O presidente do PT, José Genoino, o deputado Luiz Eduardo Greenhalgh e o ministro José Dirceu misturam estações quando proclamam a necessidade de se estabelecer um controle externo à imprensa e ao Ministério Público, nos moldes do proposto para o Poder Judiciário.
Por uma evidência acaciana: ambos já funcionam sob controle da sociedade. Podem até não funcionar direito - o que é outra história -, mas, ao contrário do Judiciário, estão permanentemente expostos ao julgamento público e seus atos têm efeito à luz do dia.
Qualquer controle adicional teria sem sombra de dúvida um caráter restritivo, cuja representação de retrocesso nem de longe passa pela cabeça de gente que, como Genoino, Greenhalgh e Dirceu, entregou os anos da juventude à causa da restauração democrática.
Sendo assim, deve-se concluir por uma baixa momentânea no nível de nitidez mental do combativo grupo. Mas, enquanto o acesso de ânsia controladora não passa, convém a exposição de dois ou três argumentos com o fito de organizar os fatos.
Vamos falar do passado apenas para introduzir o tema e, depois, não voltaremos mais a ele.
Quando, anos atrás, boa parte do Ministério Público e parcela considerável de jornalistas juntaram-se para produzir uma inesgotável usina de escândalos, foi o PT quem sustentou politicamente o que hoje chama de ''exageros''.
Um procurador descobria dados ainda sem comprovação, lançava aquilo na imprensa e, no dia seguinte, o PT dava a devida repercussão parlamentar, não raro com pedidos de CPI.
Essa dinâmica serviu para desmascarar e punir culpados, mas também destruiu reputações de gente cuja culpa até hoje não se sabe se era real ou foi apenas virtual.
Na época, algumas poucas vozes alertavam para o prejuízo da prática a longo prazo, dada a clareza do princípio de que a lei não pode ser adaptada a circunstâncias nem atender conveniências.
Era difícil transitar por esse caminho, pois de lá, do outro lado, sejamos claros, do PT, protestavam os defensores da liberdade de expressão - sem entender o fundamento do alerta feito -, dizendo que toda maneira de denunciar valia a pena.
E assim foi sendo conduzida a democracia pós-regime militar, no padrão do vale-tudo.

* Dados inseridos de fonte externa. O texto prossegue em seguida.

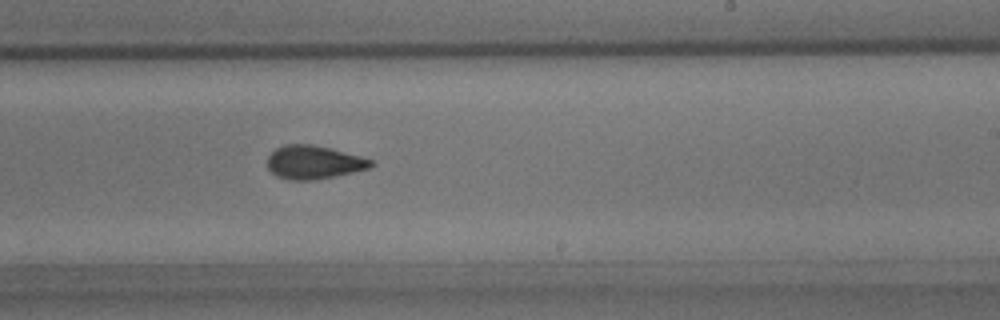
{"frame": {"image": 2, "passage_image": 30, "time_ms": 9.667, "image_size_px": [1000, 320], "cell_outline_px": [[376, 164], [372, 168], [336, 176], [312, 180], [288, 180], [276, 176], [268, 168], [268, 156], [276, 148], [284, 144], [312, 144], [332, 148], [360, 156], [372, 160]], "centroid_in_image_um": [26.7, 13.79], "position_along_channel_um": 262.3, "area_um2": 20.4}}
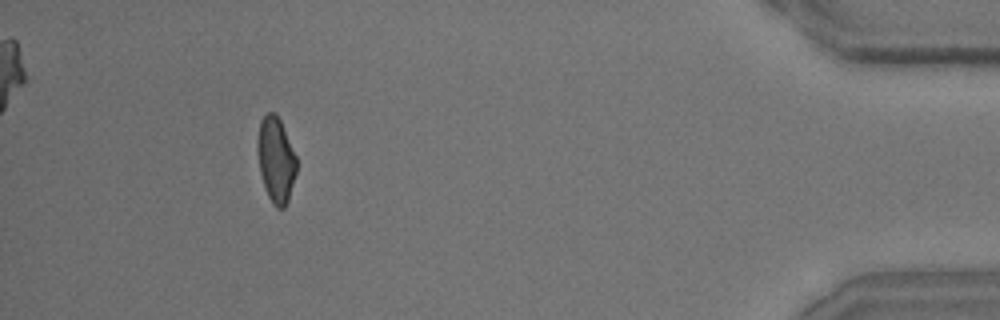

Qualquer leviandade era permitida, a título de acerto de contas. Imprimiu-se, com isso, a norma prática de que acusações dispensavam fundamentos.
Muitas foram as vítimas, sendo a maior delas o discernimento coletivo, anestesiado ante a um amontoado de dados - não raro incompreensíveis - a partir dos quais estavam todos obrigados a se horrorizar, indignar e condenar por pressuposto.
Desse descontrole - expressão pronta e acabada dos ensinamentos contidos na pedagogia do vale-tudo por meio da qual o PT exerceu oposição por anos a fio - falam hoje Genoino, Greenhalgh e Dirceu.
Dão a eles o nome de ''exageros'' e imaginam suprimi-los com controles sobre o trabalho da imprensa e do Ministério Público.
Se hoje podem tocar nesse assunto com naturalidade, é justamente porque a sociedade começou a rejeitar os excessos e a olhar com desconfiança atos de vedetismo explícito de jornalistas e procuradores.
O fato de os heróis da denúncia já não fazerem sucesso como dantes e agora tratarem de alterar seus comportamentos comprova a existência do controle externo.
Não é necessário que Genoino, Greenhalgh e Dirceu vistam-se de bedéis da informação, porque não é com retrocessos constitucionais que se corrigirão os malfeitos. Ao lançarem mão de restrições, nossos aguerridos democratas conseguirão, no máximo, igualarem-se a seus algozes do passado.
A fim de lidar com a democracia como um sistema de equilíbrio de direitos e deveres, e não como instrumento de vingança ou de disputa de poder, o Brasil precisará aprender a valorizar a lei, deixando de lado o péssimo hábito de flexibilizar princípios.
Isso requer tempo e bons professores. Se tiver juízo, e não resolver também aderir à lógica de que tudo funciona melhor quanto menos divulgação houver, a oposição pode assumir esse papel reconstrutor para que o país não tenha apenas democracia mas, principalmente, saiba o que fazer com ela.
Reforçar na sociedade valores de defesa intransigente das liberdades é uma das tarefas, a fim de que, em breve, propostas como as feitas agora sejam recebidas com a condescendência devida aos discursos vãos.
O arremate
A Secretaria Nacional de Comunicação esclarece informação publicada ontem. Os gastos com propaganda oficial - R$ 6 milhões 546 mil - registrados nos primeiros 15 dias de 2004 referem-se a pagamentos de contas do ano passado.